CRITICISM OF METHADONE, CLINIC INACCURATE

In the Dec. 31 letter, "Health experts', residents' opposition valid," by
D.E. "Ed" Andersen, I have difficulty in letting the writer get away with
some of his comments, especially since he is a colleague and should know
better.

First, the writer often referred to the Food and Drug Administration, but
FDA no longer has any regulatory oversight to opioid treatment programs. We
are under the Center for Substance Abuse Treatment, which is part of
Substance Abuse and Mental Health Services Administration, which, in turn,
is part of the U.S. Department of Health and Human Services.

Second (contrary to the writer), we are an outpatient program; we offer
similar services as [Andersen's] Shoreline Behavioral Health Services
offers: individual, family and group counseling. But since we are a medical
model of treatment (pharmacotherapy), we also provide medication to
alleviate opiate withdrawal symptoms as well as drug cravings. This makes
it possible for the opioid~dependent patient to benefit more from the
clinical services.

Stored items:
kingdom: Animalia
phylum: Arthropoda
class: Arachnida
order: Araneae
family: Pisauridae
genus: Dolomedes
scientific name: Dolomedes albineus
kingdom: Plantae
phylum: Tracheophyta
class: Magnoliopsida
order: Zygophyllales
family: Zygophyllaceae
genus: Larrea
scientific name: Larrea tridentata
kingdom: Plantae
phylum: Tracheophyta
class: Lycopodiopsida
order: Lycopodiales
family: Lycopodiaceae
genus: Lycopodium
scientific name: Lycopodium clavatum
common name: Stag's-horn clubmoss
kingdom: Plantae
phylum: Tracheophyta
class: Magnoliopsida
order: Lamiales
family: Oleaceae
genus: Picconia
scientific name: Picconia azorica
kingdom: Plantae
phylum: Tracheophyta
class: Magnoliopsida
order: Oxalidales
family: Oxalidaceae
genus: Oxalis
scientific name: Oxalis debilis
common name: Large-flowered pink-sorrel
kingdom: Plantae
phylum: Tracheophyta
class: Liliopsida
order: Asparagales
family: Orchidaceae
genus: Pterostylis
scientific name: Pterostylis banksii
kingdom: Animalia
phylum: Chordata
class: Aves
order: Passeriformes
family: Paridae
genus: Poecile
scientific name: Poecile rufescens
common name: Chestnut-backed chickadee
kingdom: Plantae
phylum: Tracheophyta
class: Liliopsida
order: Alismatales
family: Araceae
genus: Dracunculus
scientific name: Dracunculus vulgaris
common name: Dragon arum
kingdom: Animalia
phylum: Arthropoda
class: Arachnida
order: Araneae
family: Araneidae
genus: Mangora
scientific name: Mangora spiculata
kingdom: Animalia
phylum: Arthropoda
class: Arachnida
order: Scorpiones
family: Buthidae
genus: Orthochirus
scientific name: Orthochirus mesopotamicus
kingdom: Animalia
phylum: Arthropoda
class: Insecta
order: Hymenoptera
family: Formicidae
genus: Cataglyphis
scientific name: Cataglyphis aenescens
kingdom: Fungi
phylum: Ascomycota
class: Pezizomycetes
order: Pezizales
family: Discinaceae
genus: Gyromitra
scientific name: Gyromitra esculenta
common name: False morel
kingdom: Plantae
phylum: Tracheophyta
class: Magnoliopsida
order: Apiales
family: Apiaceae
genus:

* **Work to be completed**: Please copy out the letter on the methadone clinic word for word, between "Second (contrary to" and "clinical services.", inclusive.

* **Written answer**:
Second (contrary to the writer), we are an outpatient program; we offer
similar services as [Andersen's] Shoreline Behavioral Health Services
offers: individual, family and group counseling. But since we are a medical
model of treatment (pharmacotherapy), we also provide medication to
alleviate opiate withdrawal symptoms as well as drug cravings. This makes
it possible for the opioid~dependent patient to benefit more from the
clinical services.